With the help of CPA funds and a group of determined local preservationists, the town of Southwick succeeded in a race against the clock to save what is probably the last surviving cigar factory in the Connecticut River Valley. Although it was in very good condition structurally, the building was scheduled for demolition to make way for a new pharmacy. With a grant from the local CPA fund, the building was carefully dismantled piece-by-piece and moved just down the road. In its new location on Southwick Historical Society property, the preserved factory joins the 1750’s-era Moore house to create a new heritage tourism destination – the Southwick History Museum.
The Charles J. Gillett Cigar Factory and Warehouse was originally situated at Gillett’s corner, Southwick, where the extended Gillett family farmed for much of the 1800’s. Charles J. Gillett was a tobacco grower, who as early as 1860 – when he was just 24 years old – listed his occupation as cigar manufacturer. In 1872 he constructed the factory/warehouse building where his tobacco could be made into cigars. The structure featured many windows in its east end to provide light for the workers, primarily women, rolling the tobacco into cigars. Cigars made there were once sold throughout the United States under brand names including “Eastern Train,” “Old Iron King,” “Queen Ann,” “Sporting Friends,” and “Gillett’s Standard Cigars.”
The Gillett factory became threatened with demolition in 2008, when the property was bought by developers with plans to build a pharmacy there. Members of the local Historical Commission and the Southwick Historical Society jumped into action, and applied for CPA funds to acquire and move the building to land owned by the Southwick Historical Society for use as a museum. The pharmacy at the left was subsequently built on the original site of the factory.
Supporters, led by Southwick Historical Commission member Barbara MacEwan, attended dozens of meetings, discussions, and planning sessions, and overcame seemingly insurmountable hurdles to pursue their goal. As Michele Barker, Preservation Massachusetts’ Historic Preservation Circuit Rider for the area, said, “I was impressed with how the group stuck together through all the roadblocks [to the project].” A milestone was reached when Southwick Town Meeting appropriated $300,000 for the project.

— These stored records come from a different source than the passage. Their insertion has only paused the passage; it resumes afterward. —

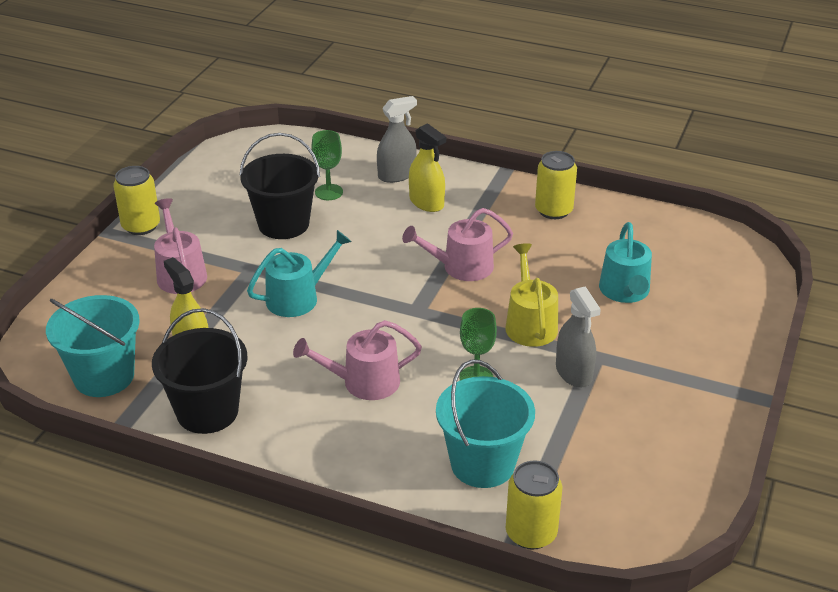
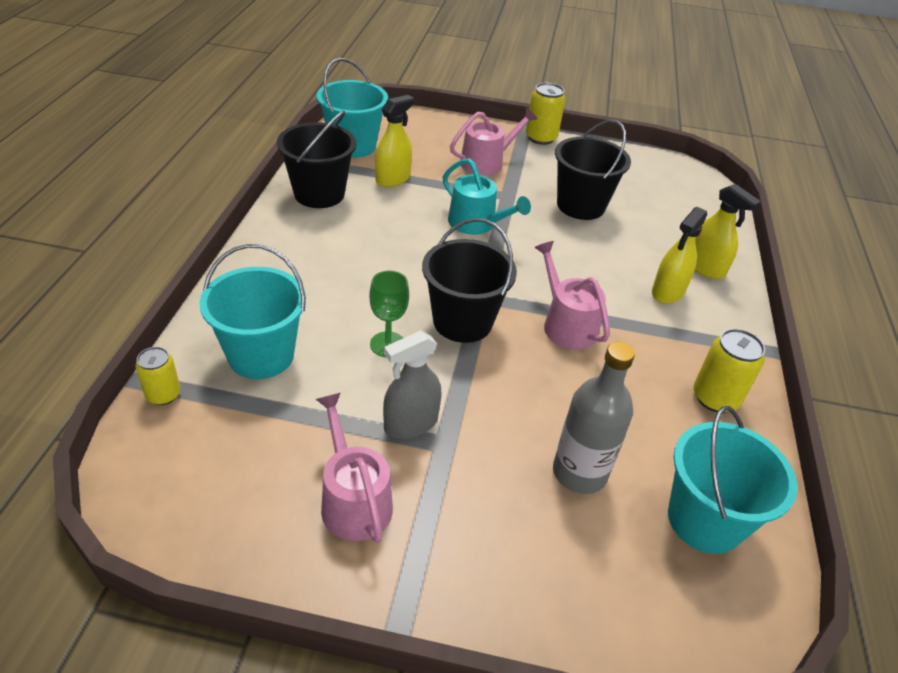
camera: 75 degrees right, 5 degrees up
pink watering can [293,320,422,400] -> pink watering can moved to [316,393,393,543]
green goblet [311,130,343,200] -> none
grey spray bottle [377,96,417,183] -> yellow spray bottle [695,184,761,279]
yellow watering can [505,243,558,347] -> none
yellow can [506,460,562,550] -> yellow can [136,347,181,405], size x0.65
turquoise watering can [599,222,652,303] -> grey bottle [553,342,635,494]
none -> black bucket [422,218,517,343]
none -> turquoise bucket [668,406,797,554]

Perhaps the most harrowing moment came when the developer’s deadline for moving the building off-site suddenly tightened. This required project supporters to quickly switch plans from moving the structure whole to moving it disassembled. A contractor was hired to carefully disassemble the factory, place the parts in three trailers, and the building was moved and stored in pieces until it could be reassembled on its new site. The contractor hired for this job, Paul Cigal, was a former Southwick resident who recalled working on the property in his youth hanging up and taking down the fragrant tobacco leaves.
Reconstruction began in September 2010, after all required permits were obtained.
The rebuilt structure retains 98% of the original frame and sills, and most of the window sashes and frames were restored. Most of the siding and flooring had to be replaced in order to maintain the integrity of the building, explained Lee David Hamberg, Vice President of the local Historical Society and Project Coordinator.
The factory is now open to the public as a museum, following a grand opening in October 2011 that was attended by project supporters, local municipal officials, State Senator Michael Knapik, and many other Southwick residents. According to Pat Odiorne, Chair of the Southwick Historical Society Board of Trustees, the new museum showcases an original windlass used to lift heavy crates of tobacco, as well as cigar frames, molds, and boxes. Other relics of Southwick’s agrarian past are also displayed at the museum, including equipment for ice harvesting, dairy farming, and poultry raising.